Aşağıdaki, yaratan ile yaratılan arasındaki gizli sır üzerine yazıyı son cümlesinden devralıp sürdürün.

▶ Yazı

▼

Gizli Sır

İlknur ESKİOĞLU

30-11-2020 06:40

Yaratan ile yaratılan arasındaki gizli sır!

Kimsenin sesini duymadığı o  ânlarda, sesini bir duyan var. ‘’O’’ canhıraş çığlıklarını da , en ulvî değerli gördüğün mutluluklarını da ayırt etmeksizin dinleyenin...Meramın aynı mevzular olsa bile, gönlüne sığdıramadığın her ne ise tekrar tekrar anlatmak istediğinde; “ Yine mi sen?” demiyor. Sen ‘Allah’ diyorsun , arş-ı alâ titriyor. Senin nidâlarına ‘lebbeyk’ nidâları karışıyor. Burnuna gaiplerden huzurun o tılsımlı rayihası, kulağına  da ‘hû hû’ sesleri ilişiyor. İşte o dem, mest oluyorsun i'lâ-yı kelimetullahın seninle oluşuna, kalbin sarhoş oluyor aşk şarabıyla.

▲

▶ Verilen Bilgiler

▼

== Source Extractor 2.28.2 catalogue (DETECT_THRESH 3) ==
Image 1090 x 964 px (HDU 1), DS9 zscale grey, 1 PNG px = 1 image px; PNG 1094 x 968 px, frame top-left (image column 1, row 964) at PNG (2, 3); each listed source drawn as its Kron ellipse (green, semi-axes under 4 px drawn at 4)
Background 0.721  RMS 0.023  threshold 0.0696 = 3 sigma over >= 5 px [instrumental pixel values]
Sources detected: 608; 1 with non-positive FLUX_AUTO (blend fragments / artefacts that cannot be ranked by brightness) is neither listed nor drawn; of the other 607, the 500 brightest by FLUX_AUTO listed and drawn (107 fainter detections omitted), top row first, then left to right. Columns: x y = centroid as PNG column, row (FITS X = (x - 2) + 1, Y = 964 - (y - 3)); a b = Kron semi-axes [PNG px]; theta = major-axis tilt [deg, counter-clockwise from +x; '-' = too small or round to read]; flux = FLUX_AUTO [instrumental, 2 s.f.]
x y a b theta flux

▲

▶ Görev Yanıtı
 “Duânız olmasa, Rabbim size ne diye değer versin! Siz yalanladınız. Öyle ise azap yakanızı bırakmayacak.”( Furkan S/ 77) buyuruyor bizlere âyet-i kerime. Duâ, Allah(c.c) ile kul arasındaki en güzel muhabbet, en kıymetli gönül sırları. Her hâl üzere, o hâl üzerine Allah’a bağlı ve bağımlı kalmanın yolu, duâ! Kederini de sevincini de anlatacak bir âdem bulamadığında, bir âdem bulsan da gönlünün tercümanı olamayacağını düşündüğünde kapıları hiç kapanmayan bir YÂR var. Sen yeter ki o kapıyı bul, o kapıyı vurmanın adabını bil, o kapıda durmanın hayâsına bürün. O dem, beklemenin ve sabrın anahtarı avuçlarının içine emanet edilir. Öyle bir emanet edilir ki; o anahtar vesilesiyle açılmadık kapı kalmaz.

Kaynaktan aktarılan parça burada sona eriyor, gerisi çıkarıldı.